The government’s anti-trust body is aiming to announce a provisional verdict on its investigation into the investment consultancy market in July, it has said.

In an update on its investigation, which began in September, the Competition and Markets Authority (CMA) also said it would publish several working papers before its provisional decision.

These would cover areas such as analysis of information on fees and quality of service that investment consultants and fiduciary managers provide to clients, analysis of the performance of consultants’ recommended asset managers, and analysis of the potential conflicts of interest related to their provision of fiduciary management services.

The CMA said the papers would not indicate any provisional conclusion on adverse effects on competition (AEC) or remedies to address them, but “some working papers may provide our emerging thinking on potential remedies, if we were to find an AEC”.

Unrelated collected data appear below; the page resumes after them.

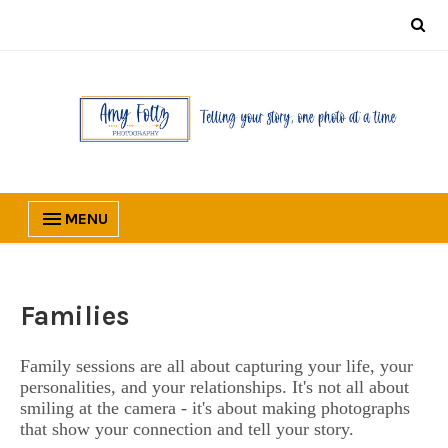
MENU
Families
Family sessions are all about capturing your life, your
personalities, and your relationships. It's not all about
smiling at the camera - it's about making photographs
that show your connection and tell your story.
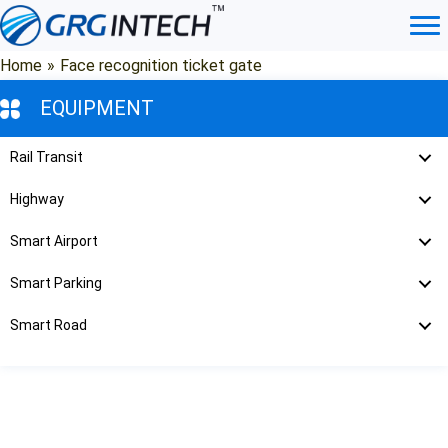
Skip
to
content
Home
»
Face recognition ticket gate
EQUIPMENT
Rail Transit
Highway
Smart Airport
Smart Parking
Smart Road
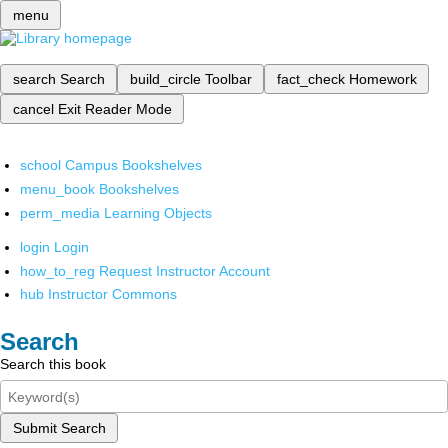
menu
search
Search
build_circle
Toolbar
fact_check
Homework
cancel
Exit Reader Mode
school
Campus Bookshelves
menu_book
Bookshelves
perm_media
Learning Objects
login
Login
how_to_reg
Request Instructor Account
hub
Instructor Commons
Search
Search this book
Submit Search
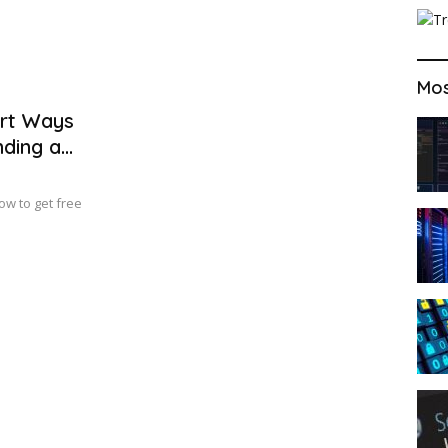
Mos
art Ways
nding a
ow to get free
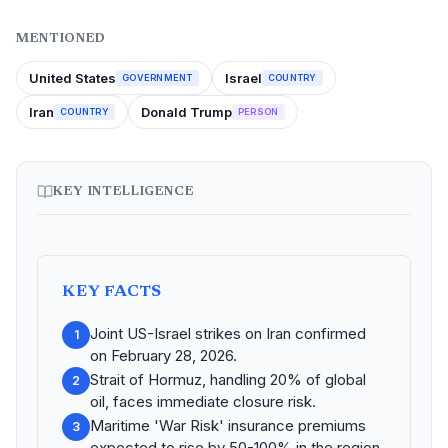
MENTIONED
United States
Israel
GOVERNMENT
COUNTRY
Iran
Donald Trump
COUNTRY
PERSON
KEY INTELLIGENCE
KEY FACTS
Joint US-Israel strikes on Iran confirmed
1
on February 28, 2026.
Strait of Hormuz, handling 20% of global
2
oil, faces immediate closure risk.
Maritime 'War Risk' insurance premiums
3
expected to rise by 50-100% in the region.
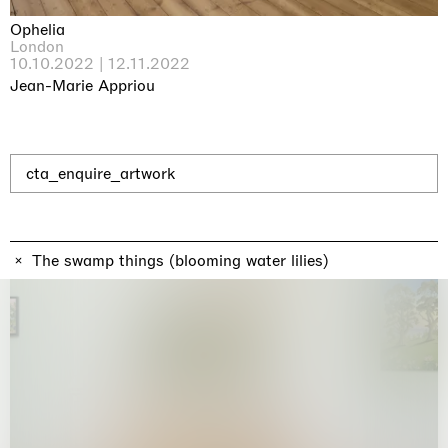
Why the Butterflies
Hong Kong
Ophelia
26.06.2026 | 07.10.2026
London
Nicole Wittenberg
10.10.2022 | 12.11.2022
Jean-Marie Appriou
cta_enquire_artwork
The swamp things (blooming water lilies)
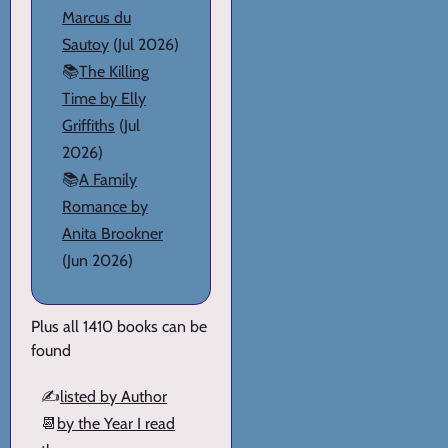
Marcus du
Sautoy
(Jul 2026)
📚
The Killing
Time by Elly
Griffiths
(Jul
2026)
📚
A Family
Romance by
Anita Brookner
(Jun 2026)
Plus all 1410 books can be
found
✍️
listed by Author
📆
by the Year I read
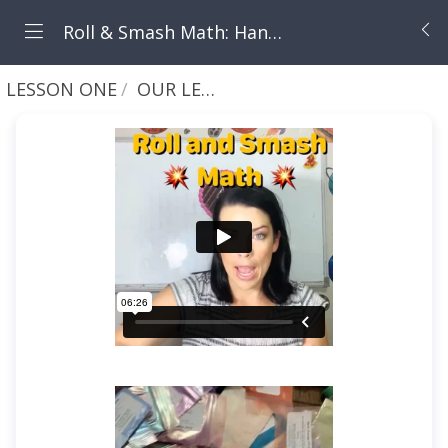
Roll & Smash Math: Hands-On Addition & Subtraction with Play Clay (Ages 3-7)
LESSON ONE
OUR LESSON - ROLL AND SMASH WEEK 1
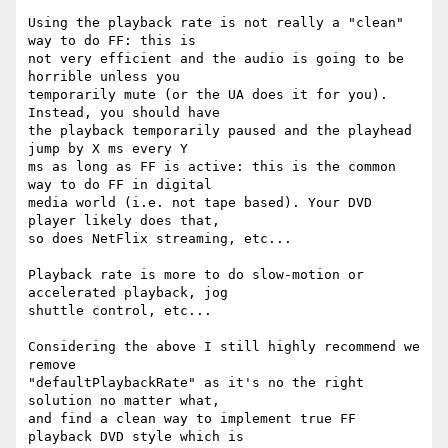
Using the playback rate is not really a "clean" 
way to do FF: this is  

not very efficient and the audio is going to be 
horrible unless you  

temporarily mute (or the UA does it for you). 
Instead, you should have  

the playback temporarily paused and the playhead 
jump by X ms every Y  

ms as long as FF is active: this is the common 
way to do FF in digital  

media world (i.e. not tape based). Your DVD 
player likely does that,  

so does NetFlix streaming, etc...

Playback rate is more to do slow-motion or 
accelerated playback, jog  

shuttle control, etc...

Considering the above I still highly recommend we 
remove  

"defaultPlaybackRate" as it's no the right 
solution no matter what,  

and find a clean way to implement true FF 
playback DVD style which is  
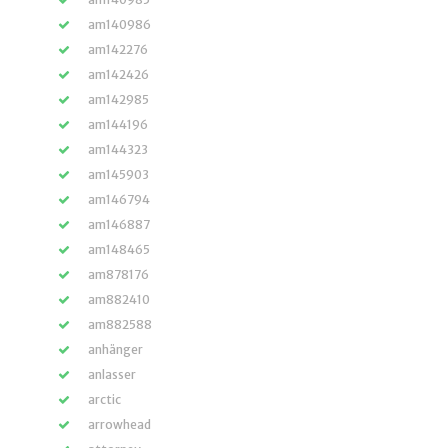
am140986
am142276
am142426
am142985
am144196
am144323
am145903
am146794
am146887
am148465
am878176
am882410
am882588
anhänger
anlasser
arctic
arrowhead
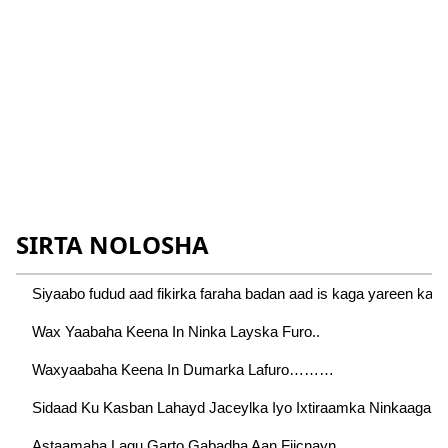
SIRTA NOLOSHA
Siyaabo fudud aad fikirka faraha badan aad is kaga yareen kart
Wax Yaabaha Keena In Ninka Layska Furo..
Waxyaabaha Keena In Dumarka Lafuro………
Sidaad Ku Kasban Lahayd Jaceylka Iyo Ixtiraamka Ninkaaga…
Astaamaha Lagu Garto Gabadha Aan Fiicnayn….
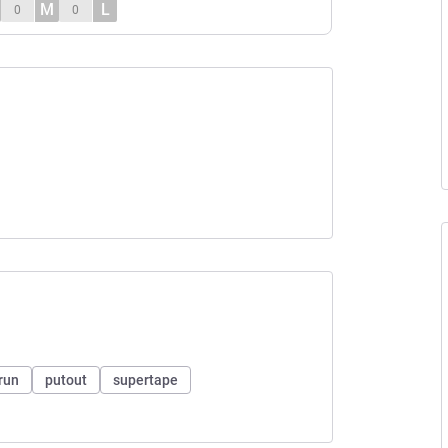
M
L
0
0
run
putout
supertape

Also due out soon, according to the authority, is a large quantitative survey of pension scheme trustees, which was carried out by IFF Research. The work gathered evidence on how pension scheme trustees use investment advisory and fiduciary management services and how they view these services.

The CMA said it was not planning to expand its focus beyond pension schemes as the main client group for investment consultants. This was in part because its emerging analysis of the revenues of investment consultants showed that other institutional investors, such as charities, represented just 6.5% of their business and 9.1% of the assets on which they advise.

London CIV seeks investment software tool

London CIV, the asset pooling vehicle for the capital’s public pension funds, is looking to implement an investment oversight software tool to help it deliver on its strategic objectives.

According to a tender notice, the tool would facilitate manager selection, investment manager oversight, fund rebalancing and scenario analysis, and managing or overseeing associated operational processes including risk, performance measurement, and asset life cycle processes.

London CIV, whose shareholder local government funds have £34.5bn (€39bn) in assets, said the tool should “provide the core capabilities necessary to deliver its value proposition effectively”.

The contract would be for three years with a possible two year extension, and has been valued at £1.65m.

London CIV was set up as the entity to pool the assets of 32 London pension funds with a view to reducing costs and improving investment performance. It has launched 12 funds and attracted more than £6bn since it received regulatory approval in 2016, but it has lost key personnel in recent months and a damning assessment by consultancy Willis Towers Watson has warned the vehicle would fail in the absence of major governance changes.

Medical regulator seeks fiduciary monitor 

The trustees of the General Medical Council (GMC) pension schemes are renewing a fiduciary monitor contract. The trustees appointed a fiduciary manager for the defined benefit (DB) scheme in 2013, and shortly thereafter an adviser to provide an independent view on the fiduciary manager’s performance. Aon Hewitt is the fiduciary manager.

The tender comes as the medical regulator is preparing to close its defined benefit (DB) scheme to future accrual from the end of March. It has carried out an engagement and consultation process relating to the proposed closure, and been in discussions with the trustees and a staff forum about the change.

According to a December pensions strategy report from GMC, the DB scheme had a deficit of £12m. The next triennial valuation is due to commence at the end of 2018.